**Assignment:** Starting at the top of the entries below, set down each line exactly as written, and stop after the line containing "tube stained with".

**Extracted records:**

——————

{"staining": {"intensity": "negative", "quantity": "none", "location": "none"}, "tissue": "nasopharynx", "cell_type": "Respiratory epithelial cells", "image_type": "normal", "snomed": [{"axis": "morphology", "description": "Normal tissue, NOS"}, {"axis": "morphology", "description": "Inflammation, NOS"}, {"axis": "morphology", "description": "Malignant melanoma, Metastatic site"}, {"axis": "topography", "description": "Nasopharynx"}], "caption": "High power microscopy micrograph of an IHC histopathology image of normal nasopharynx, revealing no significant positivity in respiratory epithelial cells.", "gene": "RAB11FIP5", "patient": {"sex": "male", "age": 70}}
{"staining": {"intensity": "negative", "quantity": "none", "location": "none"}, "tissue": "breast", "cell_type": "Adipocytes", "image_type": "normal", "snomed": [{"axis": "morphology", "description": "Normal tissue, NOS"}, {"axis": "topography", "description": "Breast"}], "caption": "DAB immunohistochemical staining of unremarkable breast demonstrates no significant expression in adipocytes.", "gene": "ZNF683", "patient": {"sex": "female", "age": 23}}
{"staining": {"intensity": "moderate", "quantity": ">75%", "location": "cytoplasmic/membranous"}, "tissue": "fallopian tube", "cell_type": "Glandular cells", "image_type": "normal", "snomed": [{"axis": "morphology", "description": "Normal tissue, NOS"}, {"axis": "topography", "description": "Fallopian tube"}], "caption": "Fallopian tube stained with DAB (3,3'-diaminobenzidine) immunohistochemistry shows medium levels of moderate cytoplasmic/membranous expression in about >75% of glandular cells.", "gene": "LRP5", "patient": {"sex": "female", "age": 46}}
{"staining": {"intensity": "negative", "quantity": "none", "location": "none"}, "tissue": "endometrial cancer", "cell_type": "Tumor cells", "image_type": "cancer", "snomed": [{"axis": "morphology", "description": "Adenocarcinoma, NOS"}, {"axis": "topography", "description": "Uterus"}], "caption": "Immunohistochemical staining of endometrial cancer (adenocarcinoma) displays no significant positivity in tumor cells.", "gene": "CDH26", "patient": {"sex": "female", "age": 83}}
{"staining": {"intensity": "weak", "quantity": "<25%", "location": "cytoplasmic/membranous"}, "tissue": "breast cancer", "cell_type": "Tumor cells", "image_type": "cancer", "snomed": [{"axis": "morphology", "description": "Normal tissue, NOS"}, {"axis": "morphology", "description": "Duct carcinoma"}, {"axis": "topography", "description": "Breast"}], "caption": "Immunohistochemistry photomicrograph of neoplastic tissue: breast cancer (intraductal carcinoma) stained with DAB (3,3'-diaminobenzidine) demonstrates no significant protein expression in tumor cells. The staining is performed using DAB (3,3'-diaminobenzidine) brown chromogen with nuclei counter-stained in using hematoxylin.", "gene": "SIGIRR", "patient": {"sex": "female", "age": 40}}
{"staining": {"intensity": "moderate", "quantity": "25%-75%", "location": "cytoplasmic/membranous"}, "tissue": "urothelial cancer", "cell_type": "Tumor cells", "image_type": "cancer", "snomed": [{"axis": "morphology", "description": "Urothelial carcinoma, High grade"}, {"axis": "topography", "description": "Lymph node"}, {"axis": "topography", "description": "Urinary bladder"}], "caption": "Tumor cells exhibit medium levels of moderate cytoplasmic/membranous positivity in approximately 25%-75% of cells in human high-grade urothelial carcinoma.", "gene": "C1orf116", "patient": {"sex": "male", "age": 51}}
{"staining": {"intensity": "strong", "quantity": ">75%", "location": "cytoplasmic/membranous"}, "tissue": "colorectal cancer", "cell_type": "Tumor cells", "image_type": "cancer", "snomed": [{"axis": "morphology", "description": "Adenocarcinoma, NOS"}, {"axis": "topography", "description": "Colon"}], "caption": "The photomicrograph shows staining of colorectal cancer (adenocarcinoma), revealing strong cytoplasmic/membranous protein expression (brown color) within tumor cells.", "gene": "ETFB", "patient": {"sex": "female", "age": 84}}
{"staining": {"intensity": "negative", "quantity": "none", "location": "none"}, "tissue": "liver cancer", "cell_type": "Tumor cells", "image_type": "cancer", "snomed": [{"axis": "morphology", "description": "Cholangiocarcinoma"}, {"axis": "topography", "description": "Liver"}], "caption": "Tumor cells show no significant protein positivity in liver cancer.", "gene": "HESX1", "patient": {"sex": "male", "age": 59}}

——————

**Problem solution:**
{"staining": {"intensity": "negative", "quantity": "none", "location": "none"}, "tissue": "nasopharynx", "cell_type": "Respiratory epithelial cells", "image_type": "normal", "snomed": [{"axis": "morphology", "description": "Normal tissue, NOS"}, {"axis": "morphology", "description": "Inflammation, NOS"}, {"axis": "morphology", "description": "Malignant melanoma, Metastatic site"}, {"axis": "topography", "description": "Nasopharynx"}], "caption": "High power microscopy micrograph of an IHC histopathology image of normal nasopharynx, revealing no significant positivity in respiratory epithelial cells.", "gene": "RAB11FIP5", "patient": {"sex": "male", "age": 70}}
{"staining": {"intensity": "negative", "quantity": "none", "location": "none"}, "tissue": "breast", "cell_type": "Adipocytes", "image_type": "normal", "snomed": [{"axis": "morphology", "description": "Normal tissue, NOS"}, {"axis": "topography", "description": "Breast"}], "caption": "DAB immunohistochemical staining of unremarkable breast demonstrates no significant expression in adipocytes.", "gene": "ZNF683", "patient": {"sex": "female", "age": 23}}
{"staining": {"intensity": "moderate", "quantity": ">75%", "location": "cytoplasmic/membranous"}, "tissue": "fallopian tube", "cell_type": "Glandular cells", "image_type": "normal", "snomed": [{"axis": "morphology", "description": "Normal tissue, NOS"}, {"axis": "topography", "description": "Fallopian tube"}], "caption": "Fallopian tube stained with DAB (3,3'-diaminobenzidine) immunohistochemistry shows medium levels of moderate cytoplasmic/membranous expression in about >75% of glandular cells.", "gene": "LRP5", "patient": {"sex": "female", "age": 46}}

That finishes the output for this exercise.